== Records provided ==
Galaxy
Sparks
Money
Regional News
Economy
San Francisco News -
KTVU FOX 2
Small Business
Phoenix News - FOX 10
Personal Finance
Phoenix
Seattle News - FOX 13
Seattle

== Exercise directions ==
Copy out every line of the material above, keeping each word, mark, and line break unchanged.

== Output of the task ==
Galaxy
Sparks
Money
Regional News
Economy
San Francisco News -
KTVU FOX 2
Small Business
Phoenix News - FOX 10
Personal Finance
Phoenix
Seattle News - FOX 13
Seattle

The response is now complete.